Work request A
In the excerpt on student entertainment, what depends on your choice of university?
Work request B
Rewrite the part of the student entertainment excerpt that opens with the words containing "So what entertainment" and closes with "balls and ceilidhs.", and swap "gigs and clubs" for "concerts and parties".
Work request C
Write the next part of the text on university entertainment for students, starting after its final sentence.

Excerpted text
··········

You can’t work all the time. In fact, having a good time is an essential ingredient in student life. If you don’t, not only have you missed a blinding opportunity, but it’s just like over-revving an engine — by driving yourself too hard, you don’t actually get any further any faster.

You know what they say about ‘all work and no play makes Jack a dull boy’? Well, believe us, it’s true. Push met Jack once — he’s better than a pound of Nytol if you’re having trouble sleeping.

You can pretty much take any group of 8,000 people of above average intelligence, mostly between 18 and 25, and leave them to it to have fun. For the most part, they will succeed. However, throw in some facilities, a few appropriate events and entertainments, plus a load of beer — now you’ve got a far more reliable recipe for enjoyment.

But when it comes to the exact ingredients, different people like different things in their cocktail. Different universities offer a whole set of different mixers and shakers. One may be the equivalent of Tequila and overproof rum, while another is more your dry sherry and Pimms.

How you decide to mix what’s available, in what quantity and in what balance, is up to you, but what’s available in the first place depends on your choice of university.

So what entertainment provisions should you look out for?

If you’re into gigs and clubs, you may not want the same uni as a student whose idea of fun is balls and ceilidhs.

··········

Available data
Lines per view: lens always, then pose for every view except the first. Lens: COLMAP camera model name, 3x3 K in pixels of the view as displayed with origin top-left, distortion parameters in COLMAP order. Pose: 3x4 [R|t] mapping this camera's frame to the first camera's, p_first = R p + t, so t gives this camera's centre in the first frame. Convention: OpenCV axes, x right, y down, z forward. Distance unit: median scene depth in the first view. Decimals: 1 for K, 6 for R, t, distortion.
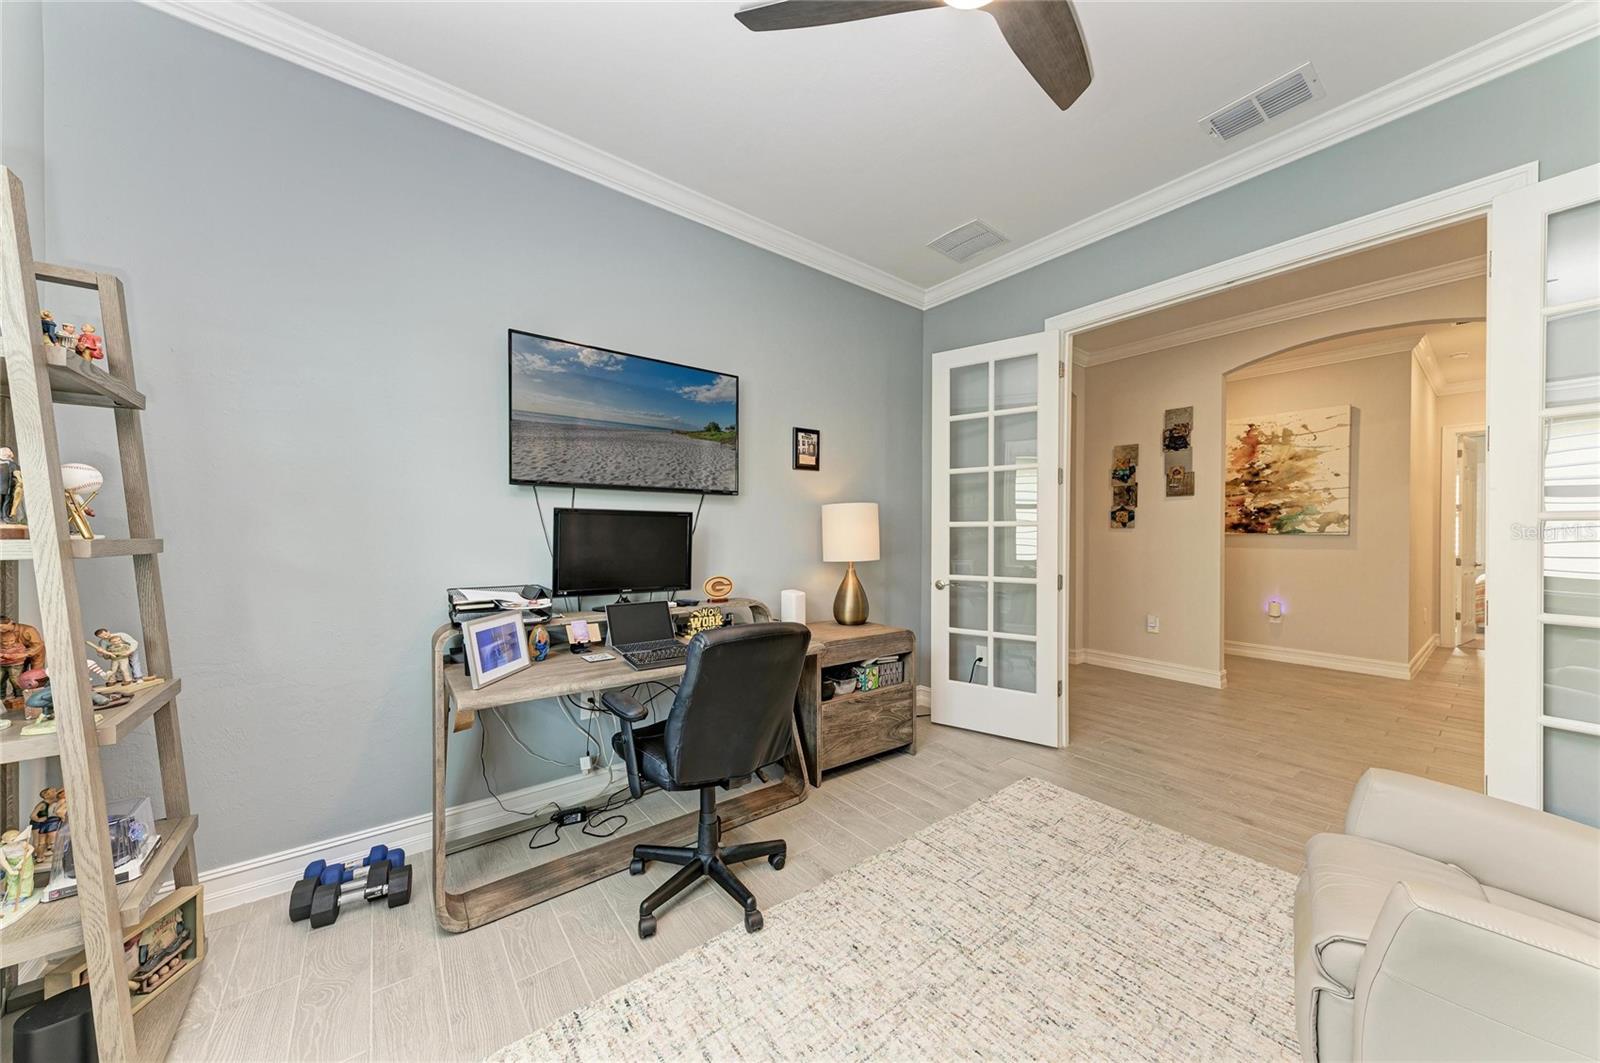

··········

Expected output A
What's available in the first place.

Expected output B
So what entertainment provisions should you look out for?

If you’re into concerts and parties, you may not want the same uni as a student whose idea of fun is balls and ceilidhs.

Expected output C
Either way, there follows a guide to whatever puts the ents in students — but first, we need to understand that strange beast they call a students’ union.

Most student entertainments — the facilities and the events — are run by students themselves.

That doesn’t mean there’s little more than parties and amateur band nights (although, sadly, at some universities and colleges that’s true). From gigs by the biggest bands to club nights that make Ibiza look limp, students run their own entertainments — collectively.

Students’ unions (or SUs to those who like acronyms) are the organisations that students form as a group to lay on these goodies — everything from cafés to cabaret, bars to buses home afterwards. That doesn’t mean that students necessarily do all the jobs themselves but that, collectively, an organisation they run can employ professionals to do it for them.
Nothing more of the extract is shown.